Bob Silvestri May 11, 2012 at 11:30 PM
I always find this "get rid of cars" approach very strange. The logic is that cars are somehow an immutable thing that are a given, whereas in fact they're just another machine no different than our homes (which produce a lot of GHGs) or appliances and gadgets (which use lots of energy that's mostly not green), etc. The logic presents us only two choices, what we have now or a complete remaking of society (at a cost of hundreds of billions), a complete reengineering of human nature (to want to have a family and live in a home not an apartment), and to turn all this over to bigger and bigger government. Why not just force vehicle manufacturers to start producing 100% recyclable, 100% GHG free vehicles? The technology exists. Of course that would mean ending the centi-billion dollar annual subsidy to oil production, a sea change in politics and business cronyism as usual. Is turning the SF Bay Area into Zurich really the best solution available to us?

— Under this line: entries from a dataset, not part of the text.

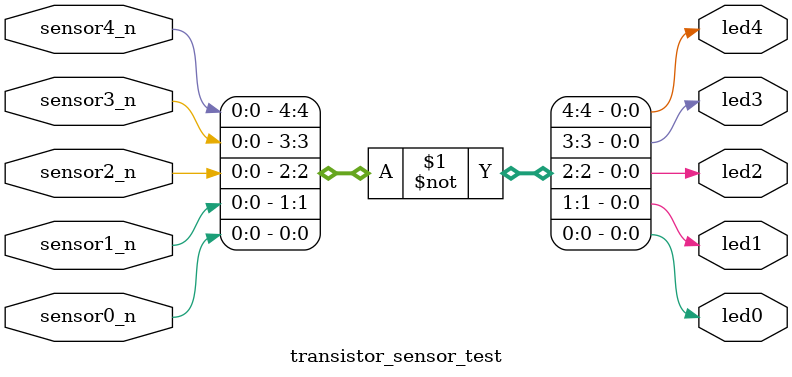
<source format=sv>
`default_nettype none
module transistor_sensor_test (
    // Entradas (coletores, ativo-baixo: 0 = molhado)
    input  logic sensor0_n,
    input  logic sensor1_n,
    input  logic sensor2_n,
    input  logic sensor3_n,
    input  logic sensor4_n,

    // Saídas (para LEDs / lógica de bomba, 1 = aceso/ativo)
    output logic led0,
    output logic led1,
    output logic led2,
    output logic led3,
    output logic led4
);

    // Versão compacta: cada LED = ~sensor*_n
    assign {led4,  led3,  led2,  led1,  led0} =
           ~{sensor4_n, sensor3_n, sensor2_n, sensor1_n, sensor0_n};

endmodule


</source>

Bob Silvestri May 12, 2012 at 01:08 AM
Worth reading: http://www.newgeography.com/content/002818-the-export-business-california-people-and-jobs?utm_source=feedburner&utm_medium=email&utm_campaign=Feed%3A+Newgeography+%28Newgeography.com+-+Economic%2C+demographic%2C+and+political+commentary+about+places%29
Linda Rames May 12, 2012 at 01:56 AM
Linda Rames It is clearly time for Marin County to opt out of ABAG. This organization is not only irrelevant, it is obsolete. Things are not the same as they were in 1961; yet, ABAG would have us believe a big brother, top down approach to workforce housing is the best way to solve a problem which actually doesn't exist in Marin. Why would we, the citizens of Marin County, agree to build housing for job holders when the jobs don't exist? Current studies and the 2010 census show that Marin has grown 2.1% in 10 years and has actually lost businesses which would employ low earning employees. So ABAG wants to build high density apartment complexes to house people who don't have jobs in Marin. Who benefits from this idiocy? Certainly, it is not the residents of Marin County. So, it is time to opt out of ABAG.
Dave Coury October 09, 2012 at 08:27 PM
Opt out? Do you understand the consequences? Marin would no longer have a voice at the table when regional planning issues are discussed. Marin would not be able to particpate in or influence decisions which would effect us; however, it would not negate Marin's responsibilities under State law.